I've been suffering from horrible performance when using my NanoGPT subscription with models like GLM 5.1 and Gemma 4 due to requests being routed to a provider with a huge delay even for simple requests.
I'm talking about saying "Hi" and having to wait 50 seconds to get a hello back. I often get routed to providers that take 40x longer than should be expected.I know subscription usage means worse providers but that should mean a few seconds, not tens of seconds.
I sent a message to the CEO who I've seen active on reddit, asking if NanoGPT has ways to evaluate the providers and temporarily block the ones that are clearly overloaded/unresponsive, instead of just defaulting to the cheapest.
I also asked if I and other people will continue to have this issue or if this is something that is going to be fixed. After two weeks the experience is still pretty bad and I haven't gotten a reply at all so I'll probably be cancelling my subscription especially since the $8 -> $12 price increase.
It's very disappointing that i cant exclude the bad provider without switching to pay-as-you-go pricing - which basically makes the subscription useless for me. NanoGPT doesn't even tell the user which provider was used so even if that was possible, I'd have to manually benchmark and compare all of the providers to determine which one is the sucky one - even though that's literally what I'm supposed to be paying NanoGPT for, to route my requests.
I realized if you don't know what I mean by provider and routing then this might not make much sense, but basically how NanoGPT and OpenRouter work is that they just resell compute capacity (inference) from other "backend providers" like deepinfra, novita, parasail etc., forwarding your request to them. Now to make the most money, they of course often route requests to the provider that does it the cheapest, resulting in stuff like this.

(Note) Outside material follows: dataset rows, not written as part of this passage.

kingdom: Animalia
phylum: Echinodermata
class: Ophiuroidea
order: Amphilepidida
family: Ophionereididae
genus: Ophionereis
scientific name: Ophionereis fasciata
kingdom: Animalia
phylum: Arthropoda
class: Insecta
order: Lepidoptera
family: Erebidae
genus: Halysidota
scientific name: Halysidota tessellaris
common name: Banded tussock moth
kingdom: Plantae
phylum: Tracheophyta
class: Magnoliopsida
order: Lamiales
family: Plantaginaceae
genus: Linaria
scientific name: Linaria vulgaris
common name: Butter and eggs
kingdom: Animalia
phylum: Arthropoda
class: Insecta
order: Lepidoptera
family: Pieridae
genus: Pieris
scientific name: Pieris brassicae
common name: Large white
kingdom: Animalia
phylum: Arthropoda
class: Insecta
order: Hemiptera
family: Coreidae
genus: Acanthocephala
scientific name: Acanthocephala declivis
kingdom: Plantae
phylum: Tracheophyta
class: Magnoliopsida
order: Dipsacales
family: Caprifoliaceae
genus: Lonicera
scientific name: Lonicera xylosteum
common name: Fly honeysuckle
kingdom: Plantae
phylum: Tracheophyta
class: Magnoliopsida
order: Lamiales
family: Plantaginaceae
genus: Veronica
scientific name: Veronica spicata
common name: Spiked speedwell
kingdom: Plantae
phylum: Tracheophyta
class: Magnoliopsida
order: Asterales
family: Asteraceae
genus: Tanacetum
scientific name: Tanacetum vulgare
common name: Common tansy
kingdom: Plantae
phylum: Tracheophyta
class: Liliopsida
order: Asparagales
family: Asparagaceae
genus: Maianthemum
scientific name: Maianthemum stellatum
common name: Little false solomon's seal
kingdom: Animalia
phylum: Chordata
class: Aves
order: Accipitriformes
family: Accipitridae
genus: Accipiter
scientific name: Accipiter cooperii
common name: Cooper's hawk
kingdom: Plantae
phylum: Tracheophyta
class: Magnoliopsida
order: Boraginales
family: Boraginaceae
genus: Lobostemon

So to avoid this I'm either going to switch to using an inference provider directly, or use a subscription service that does better provider quality control for routing.
Here's a screenshot that demonstrates how we can deduce from the format of one of the fields in the API response that the requests that take 50 to 60 seconds are a different provider than the one that takes 1.5 seconds (all of them for the same simple prompt): https://i.ibb.co/sdyP0n24/image.png
Edit: seems like OpenCode Go uses only official providers plus fireworks and deepinfra for GLM. I'll test that out next, it's cheaper too.
Edit: OpenCode Go is not any better for GLM 5.1 (huge delays) - so either zai or deepinfra is out of compute. Kimi k2.6 works perfectly though, with moonshot being the only provider.